++++ DATA RECORDS ++++

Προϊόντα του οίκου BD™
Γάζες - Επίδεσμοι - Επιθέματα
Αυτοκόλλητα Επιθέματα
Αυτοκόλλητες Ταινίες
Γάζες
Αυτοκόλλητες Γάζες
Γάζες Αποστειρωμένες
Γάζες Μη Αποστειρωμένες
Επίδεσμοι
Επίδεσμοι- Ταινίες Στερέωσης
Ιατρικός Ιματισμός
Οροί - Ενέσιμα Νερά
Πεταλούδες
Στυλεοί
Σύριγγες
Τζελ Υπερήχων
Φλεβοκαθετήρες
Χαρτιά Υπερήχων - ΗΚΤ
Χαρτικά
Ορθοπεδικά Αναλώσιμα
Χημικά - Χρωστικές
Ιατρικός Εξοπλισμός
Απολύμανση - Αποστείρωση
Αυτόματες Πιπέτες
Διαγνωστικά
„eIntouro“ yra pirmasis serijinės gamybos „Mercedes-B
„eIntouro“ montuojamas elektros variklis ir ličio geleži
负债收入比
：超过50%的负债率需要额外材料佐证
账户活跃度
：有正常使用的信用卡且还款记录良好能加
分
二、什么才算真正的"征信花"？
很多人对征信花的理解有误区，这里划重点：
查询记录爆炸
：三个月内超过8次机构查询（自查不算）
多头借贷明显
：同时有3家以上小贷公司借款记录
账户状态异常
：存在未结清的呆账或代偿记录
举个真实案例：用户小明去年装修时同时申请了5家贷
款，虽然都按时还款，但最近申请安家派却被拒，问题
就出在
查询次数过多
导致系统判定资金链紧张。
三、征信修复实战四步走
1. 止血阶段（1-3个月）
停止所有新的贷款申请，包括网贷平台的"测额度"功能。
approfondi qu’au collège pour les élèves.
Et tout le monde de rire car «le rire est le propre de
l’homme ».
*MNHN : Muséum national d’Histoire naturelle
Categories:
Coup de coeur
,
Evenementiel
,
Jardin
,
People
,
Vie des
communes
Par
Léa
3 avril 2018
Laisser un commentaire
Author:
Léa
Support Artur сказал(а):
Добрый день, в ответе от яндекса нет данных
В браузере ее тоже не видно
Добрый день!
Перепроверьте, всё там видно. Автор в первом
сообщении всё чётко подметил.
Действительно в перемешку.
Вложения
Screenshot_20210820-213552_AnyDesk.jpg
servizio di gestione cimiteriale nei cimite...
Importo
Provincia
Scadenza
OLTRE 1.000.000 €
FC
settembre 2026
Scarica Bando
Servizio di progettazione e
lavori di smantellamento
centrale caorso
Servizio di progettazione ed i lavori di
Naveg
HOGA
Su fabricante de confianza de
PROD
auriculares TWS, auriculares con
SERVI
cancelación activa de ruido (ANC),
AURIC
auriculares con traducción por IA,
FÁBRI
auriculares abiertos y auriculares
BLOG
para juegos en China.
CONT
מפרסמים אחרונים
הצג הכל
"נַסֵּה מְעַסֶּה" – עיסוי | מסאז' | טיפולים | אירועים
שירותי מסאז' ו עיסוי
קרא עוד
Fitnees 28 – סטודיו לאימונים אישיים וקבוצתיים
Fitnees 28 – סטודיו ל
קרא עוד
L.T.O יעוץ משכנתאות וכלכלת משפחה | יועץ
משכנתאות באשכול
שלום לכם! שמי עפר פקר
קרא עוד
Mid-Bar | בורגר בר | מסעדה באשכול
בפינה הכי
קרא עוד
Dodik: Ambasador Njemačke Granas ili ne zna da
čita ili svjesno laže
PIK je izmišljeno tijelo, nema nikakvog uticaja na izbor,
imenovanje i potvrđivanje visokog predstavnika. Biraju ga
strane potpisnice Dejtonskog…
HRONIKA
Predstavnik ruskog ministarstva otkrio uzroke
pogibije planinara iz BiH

++++

From the records above, pull every line that carries the word "Επιθέματα".

- _EXERCISE OUTPUT_
Γάζες - Επίδεσμοι - Επιθέματα
Αυτοκόλλητα Επιθέματα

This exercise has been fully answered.